Numbeo, the world’s largest database of user-contributed data about cities and countries worldwide, has recently published its latest findings for 2018. Numbeo provides current and timely information on world living conditions including the cost of living, housing indicators, health care, traffic, crime and pollution.
Instead of collecting data on a rigid formal basis, such as the way the UN and government bodies do, Numbeo collects data directly, via the internet, from the people who inhabit the various regions covered. Whilst this technique is somewhat unscientific compared to the rigorous methodologies normally employed, it gives a glimpse of how people actually feel about where they live and how it affects them. For instance, a mugging crime rate of say 10/10000 does not tell you how the average person feels about how safe he or she is whilst walking the streets, whereas the Numbeo “safety index’ does.
The Good News:
With a Climate Index of 99.79 Kenya or more specifically Nairobi (as this is where most of the data came from) ranks third best in the world. The index is based on how moderate the climate is and how it is perceived. See this for more information.
The Bad News:
Just about all of the other indices are either poor or very poor, culminating in the final ‘Quality of life Index’ which puts Kenya or specifically Nairobi (again due to lack of data outside Nairobi) in the second bottom position admittedly ahead of Caracus, Venezuela, but below Dhaka, Bangladesh.
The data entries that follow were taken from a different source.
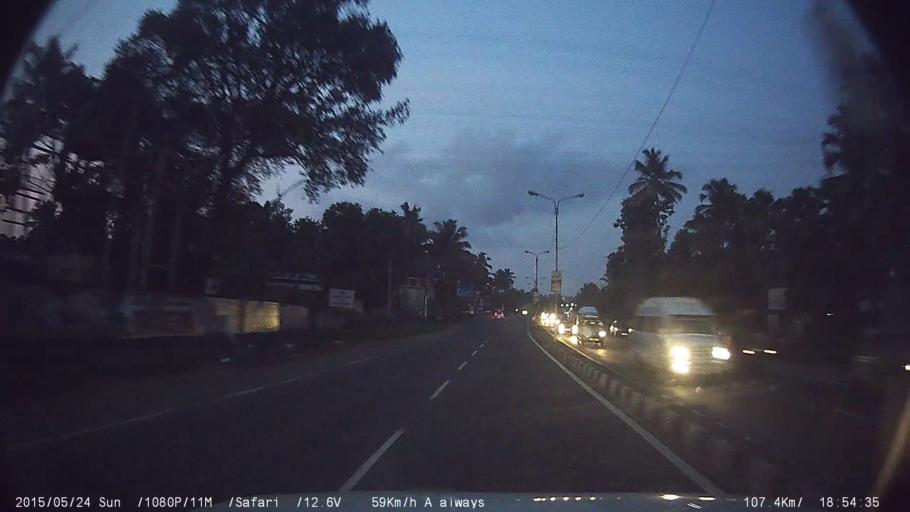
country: IN
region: Kerala
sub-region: Ernakulam
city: Angamali
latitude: 10.1721
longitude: 76.3735
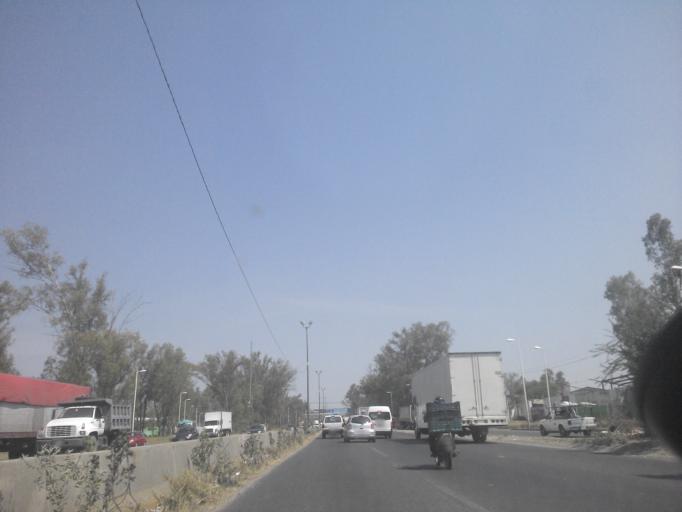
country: MX
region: Jalisco
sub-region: Tlajomulco de Zuniga
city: Palomar
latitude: 20.6396
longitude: -103.4397
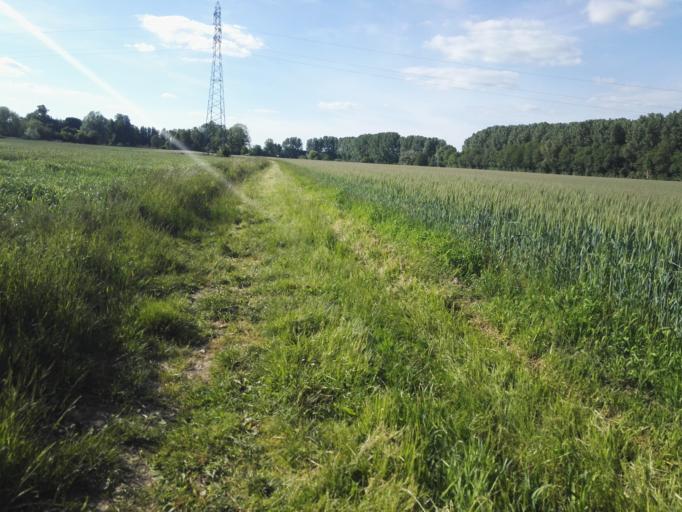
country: FR
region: Haute-Normandie
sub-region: Departement de l'Eure
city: Pacy-sur-Eure
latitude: 48.9926
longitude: 1.3948
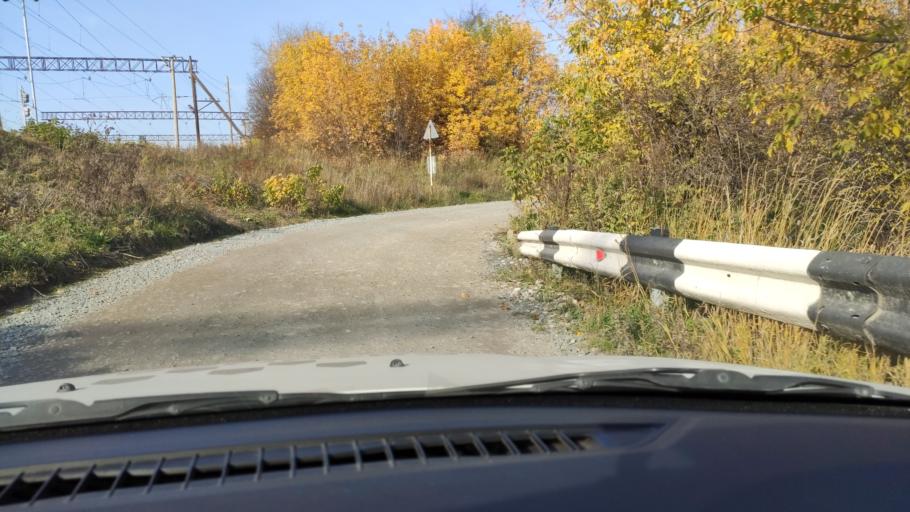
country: RU
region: Perm
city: Sylva
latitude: 58.0432
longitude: 56.7467
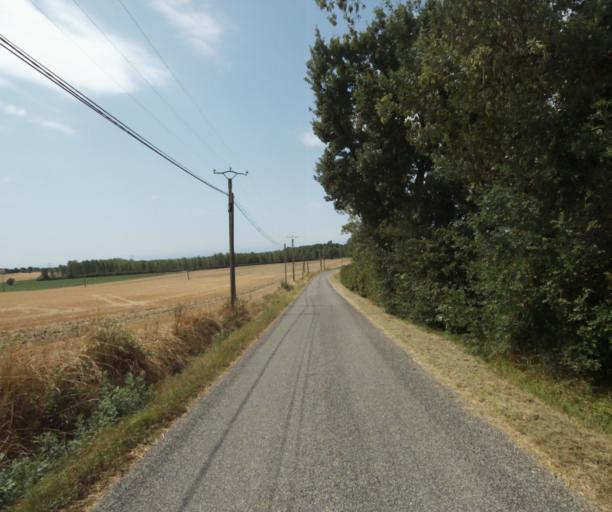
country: FR
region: Midi-Pyrenees
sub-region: Departement de la Haute-Garonne
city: Saint-Felix-Lauragais
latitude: 43.4285
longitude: 1.9192
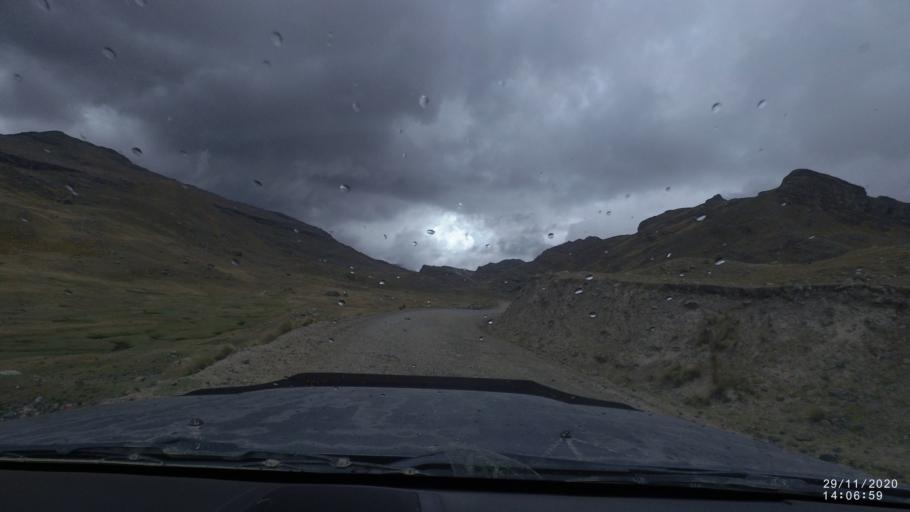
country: BO
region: Cochabamba
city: Sipe Sipe
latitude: -17.2173
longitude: -66.3810
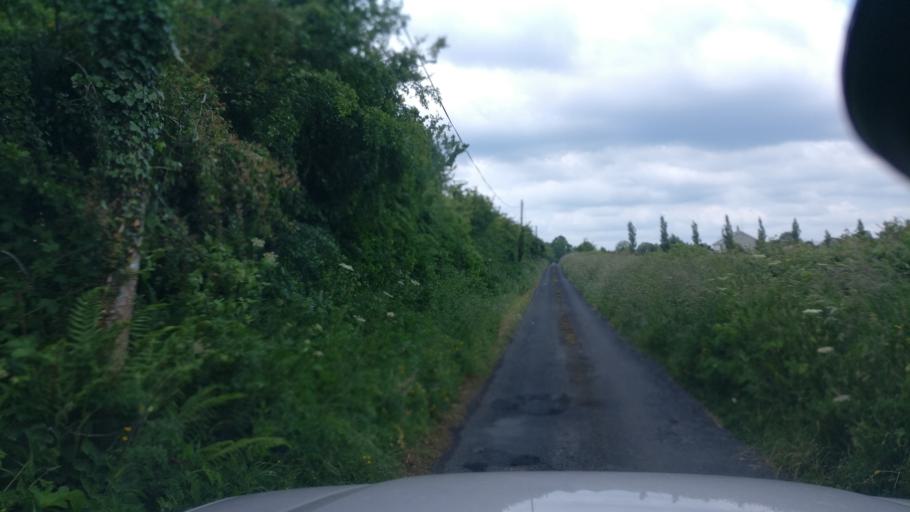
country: IE
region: Connaught
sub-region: County Galway
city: Ballinasloe
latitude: 53.2732
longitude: -8.3727
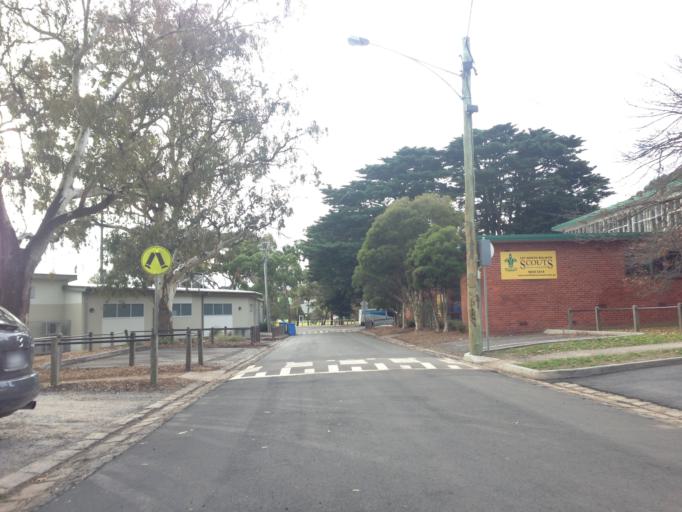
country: AU
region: Victoria
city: Balwyn
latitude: -37.8020
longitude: 145.0748
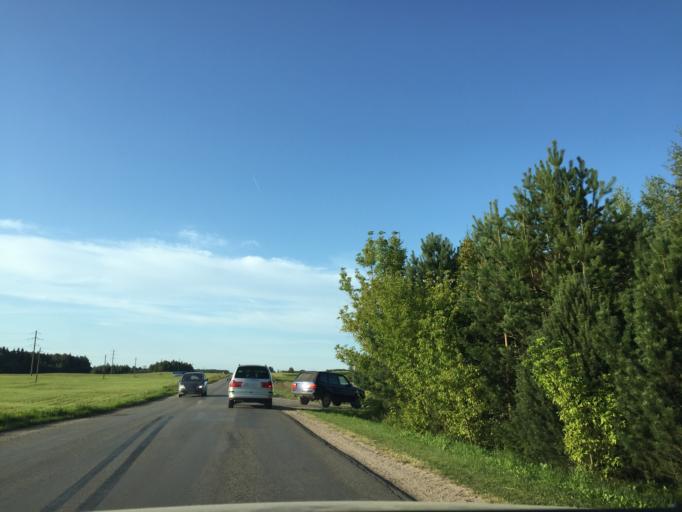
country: LT
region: Panevezys
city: Rokiskis
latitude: 55.9146
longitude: 25.6278
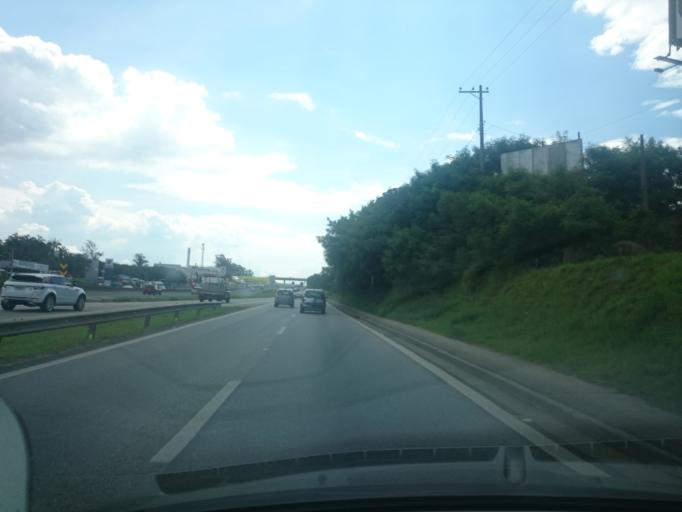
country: BR
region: Sao Paulo
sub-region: Sorocaba
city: Sorocaba
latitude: -23.5324
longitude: -47.4810
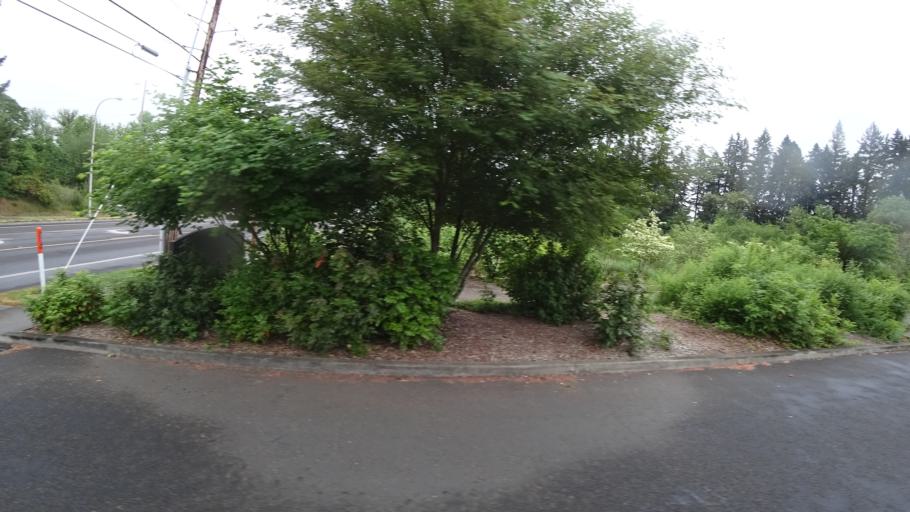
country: US
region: Oregon
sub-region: Washington County
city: Rockcreek
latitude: 45.5367
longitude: -122.8920
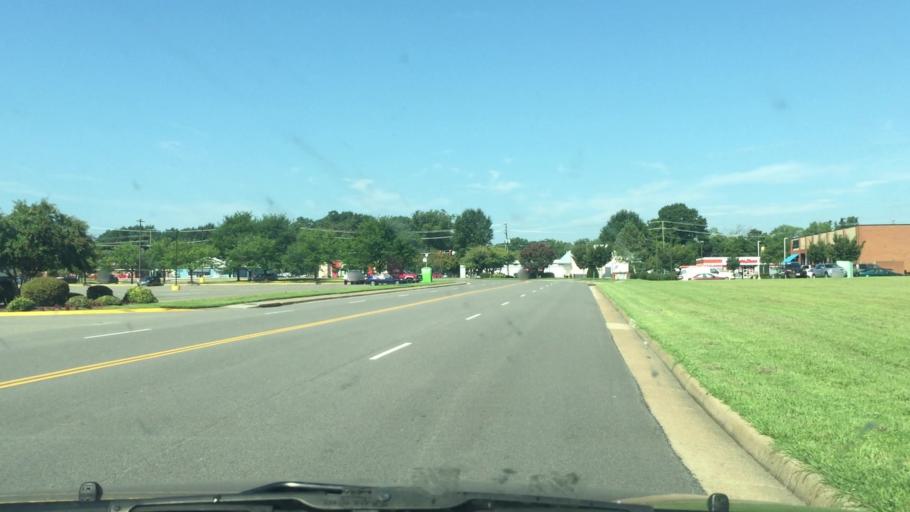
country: US
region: Virginia
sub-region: Hanover County
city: Ashland
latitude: 37.7559
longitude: -77.4688
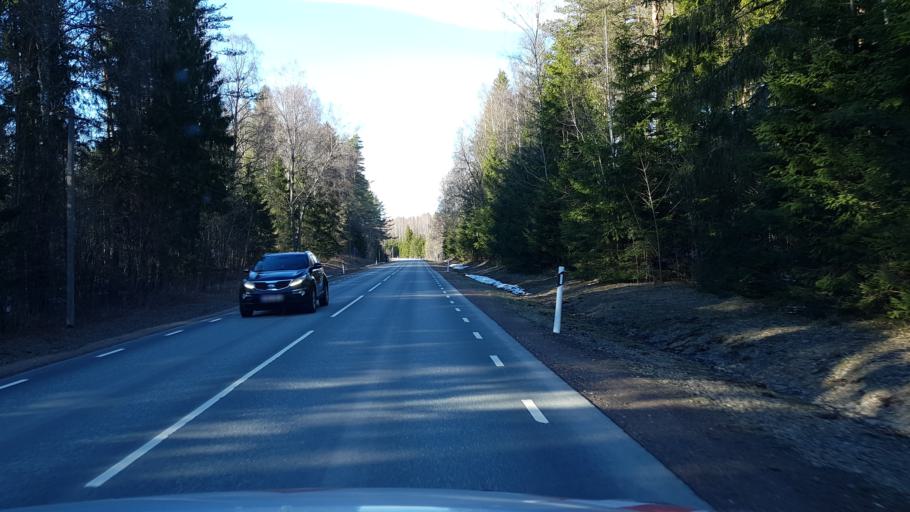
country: EE
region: Laeaene-Virumaa
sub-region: Kadrina vald
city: Kadrina
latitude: 59.3961
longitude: 26.0134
Looking at Dhaka we can see that the Bangladeshi capital has worse health care, more pollution, a worse climate, more traffic congestion and a higher perceived risk of crime, yet it scores considerably higher on the costs of living indexes, it has more disposable income and goods and housing are cheaper compared to wages. The vast difference in the property price to income ratio and the increased purchasing power elevates Dhaka above Nairobi despite the other factors making it look like a pretty miserable place to live. Having spare cash in the pocket and house ownership is seen as a prime factor in assessing the quality of life.
Despite the dismal conclusion its not quite time for everyone to pack their bags and move to:-
Canberra, Australia (highest quality of life)
Atlanta, USA (highest purchasing power)
Abu Dhabi, UAE (safest)
Novgorod, Russia (best health care)
Zurich, Switzerland (cost of living)
Detroit, USA (lowest property to wage ratio)
Novi Sad, Serbia (lowest commute times)
Wellington, New Zealand (lowest pollution)
Aukland, New Zealand (most temperate climate)
The Nairobi picture conversely is largely skewed by the low level of wages compared with the cost of goods in the shops and more so by the cost of housing. The way Numbeo work this out is stated:
“Quality of Life Index (higher is better) is an estimation of overall quality of life by using an empirical formula which takes into account purchasing power index (higher is better), pollution index (lower is better), house price to income ratio (lower is better), cost of living index (lower is better), safety index (higher is better), health care index (higher is better), traffic commute time index (lower is better) and climate index (higher is better).” See more
All of these parameters can and do change with time, except, perhaps, climate. Wages will rise, road infrastructure will improve commuting times, cleaner fuels and environmental regulations reduce pollution. Improved manufacture techniques reduce the costs of goods, improved farming methods reduces the cost of food. There are organizations in Kenya looking at the 1m KES house (in China they already build houses in factories at fractions of the traditional costs) and finance institutions will eventually realise that the way to make money is to provide more appropriate services (Sweden until recently had 140yr mortgages, to bridge the cost/wage problem, whereas Kenya talks more about 20yrs fixed rate at 14.6%). Everything about this survey is reversible.
For all productive Kenyans there is plenty to work for.